### [What you are asked to do]
Begin at the line below that has "You can try" and stop after the line that has "A more detailed README is coming soon.". Please restate only those lines, word for word.
- Opening Delimiter -
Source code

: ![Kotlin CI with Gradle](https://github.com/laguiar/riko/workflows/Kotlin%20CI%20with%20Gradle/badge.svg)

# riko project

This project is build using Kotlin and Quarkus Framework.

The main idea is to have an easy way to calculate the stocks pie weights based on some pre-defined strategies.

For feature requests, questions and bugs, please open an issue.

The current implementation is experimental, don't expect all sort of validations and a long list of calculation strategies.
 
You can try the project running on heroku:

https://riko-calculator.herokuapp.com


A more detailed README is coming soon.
- Closing Delimiter -
- Opening Delimiter -
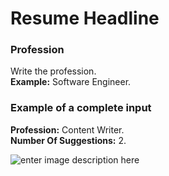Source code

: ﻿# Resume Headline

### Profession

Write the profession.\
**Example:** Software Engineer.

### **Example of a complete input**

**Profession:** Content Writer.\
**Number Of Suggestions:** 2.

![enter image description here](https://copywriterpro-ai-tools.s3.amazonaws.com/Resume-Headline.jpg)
- Closing Delimiter -
### [Problem solution]
You can try the project running on heroku:

https://riko-calculator.herokuapp.com


A more detailed README is coming soon.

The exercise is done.